With Client Interceptors you can:
- Dump request and/or response to a Log
- Alter your requests before they sent and/or responses before they returned.
- Add Tracing Information
- Collect metrics about your remote calls.
Mortar comes with some useful client Interceptors both for gRPC and HTTP, they are mentioned here.
HTTP Client Interceptor
Mortar introduces a way to add Interceptors to a default http.Client
.
If we look at http.Client
struct we will find a RoundTripper
there.
// Transport specifies the mechanism by which individual
// HTTP requests are made.
// If nil, DefaultTransport is used.
type RoundTripper interface {
// RoundTrip executes a single HTTP transaction, returning
// a Response for the provided Request.
// ...
RoundTrip(*Request) (*Response, error)
}
Mortar defines HTTPHandler
and HTTPClientInterceptor
type aliases in mortar/interfaces/http/client/interfaces.go
.
They mimic their gRPC counterparts.
// HTTPHandler is just an alias to http.RoundTriper.RoundTrip function
type HTTPHandler func(*http.Request) (*http.Response, error)
// HTTPClientInterceptor is a user defined function that can alter a request before it's sent
// and/or alter a response before it's returned to the caller
type HTTPClientInterceptor func(*http.Request, HTTPHandler) (*http.Response, error)
You can see that HTTPHandler
signature is very similar to RoundTrip(*Request) (*Response, error)
…
That’s everything we need to enable HTTP Client interceptors.
Dump
When we create an HTTP Request we use different Structs and Functions, but we don’t set Content-Length
Header for example.
Dumping Utilities allow you to see what is actually sent and what is actually received.
Mortar comes with an HTTP Client Interceptor that dumps(logs) the actual request and response.
func DumpRESTClientInterceptor(deps dumpHTTPDeps) client.HTTPClientInterceptor {
return func(req *http.Request, handler client.HTTPHandler) (*http.Response, error) {
reqBody, err := httputil.DumpRequestOut(req, true)
deps.Logger.WithError(err).Debug(req.Context(), "Request:\n%s\n", reqBody)
res, err := handler(req)
if err == nil {
resBody, dumpErr := httputil.DumpResponse(res, true)
deps.Logger.WithError(dumpErr).Debug(req.Context(), "Response:\n%s\n", resBody)
}
return res, err
}
}
GRPC Client Interceptor
GRPC Interceptors are part of the gRPC
package already.
Besides mentioning it Mortar has nothing to add.
Registering
Registering your Interceptors is very similar to everything else in Mortar, using Uber-Fx option.
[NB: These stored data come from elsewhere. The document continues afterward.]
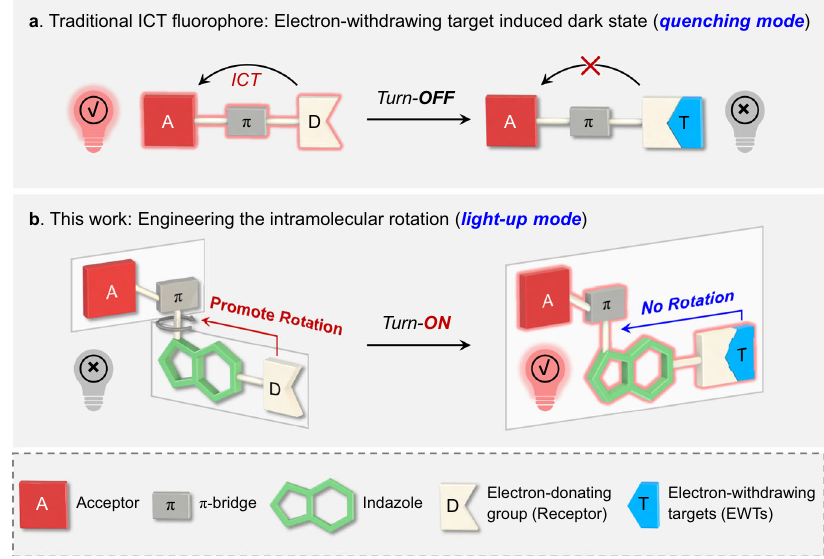
Fig. 1 Fluorescence umpolung of ICT fl uorophores: overturning the quenching mode into light-up mode. a Traditional ICT fl uorophores: electron- withdrawing targets (EWTs)-induced fl uorescence quenching. b In this work, indazole-based ICT fl uorophores enable light-up sensing of EWTs: D- indazole- π -A fl uorophores show obvious intramolecular rotation between indazole and π -bridge, resulting in a dark state (rotation-induced quenching, fl uorescence OFF). Upon the incorporation of EWTs (such as N -acetyltransferases and nerve agents), the resulting EWT-indazole- π -A fl uorophores show no rotation in the photophysical process, leading to a signi fi cant fl uorescence enhancement ( fl uorescence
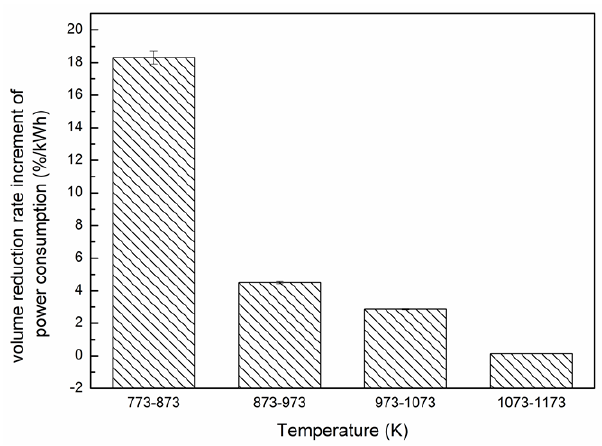
Figure 10. Volume reduction rate increment of unit power consumption in different temperature phases.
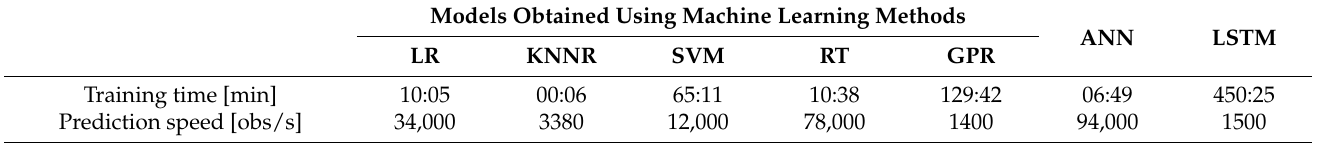
Table 8. Training time and prediction speed for all analyzed models.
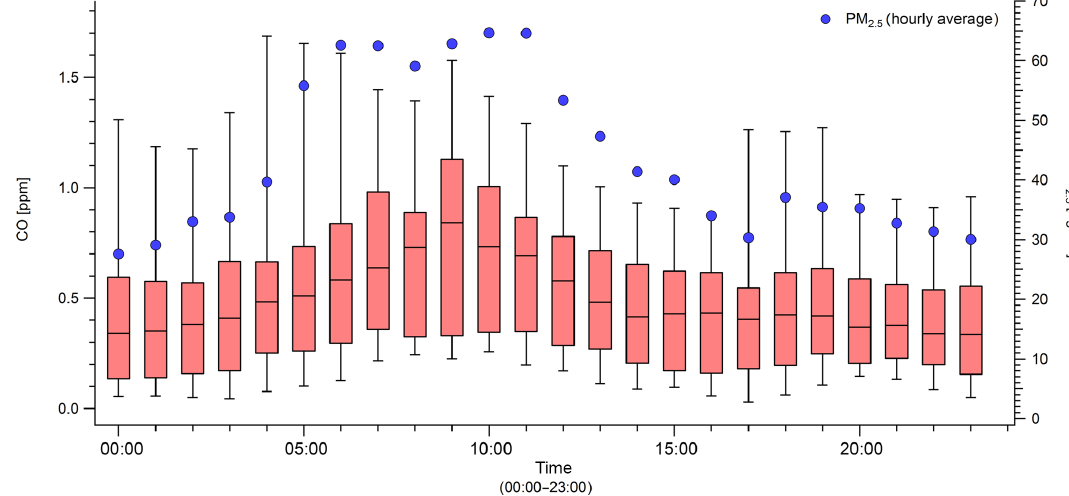
Figure 7. Diurnal plot of CO and PM 2 . 5 , shown for the entirety of the monitoring period.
Once created you need to add them to their respectful group.
-
HTTP Client Interceptors group is called restClientInterceptors and referenced by
RESTClientInterceptors
defined here.// TracerRESTClientInterceptorFxOption adds REST trace client interceptor to the graph func TracerRESTClientInterceptorFxOption() fx.Option { return fx.Provide( fx.Annotated{ Group: groups.RESTClientInterceptors, Target: trace.TracerRESTClientInterceptor, }) }
-
GRPC Unary Client Interceptors group is called grpcUnaryClientInterceptors and referenced by
GRPCUnaryClientInterceptors
defined here.// TracerGRPCClientInterceptorFxOption adds grpc trace client interceptor to the graph func TracerGRPCClientInterceptorFxOption() fx.Option { return fx.Provide( fx.Annotated{ Group: groups.GRPCUnaryClientInterceptors, Target: trace.TracerGRPCClientInterceptor, }) }
You can look here to see how the above two are used.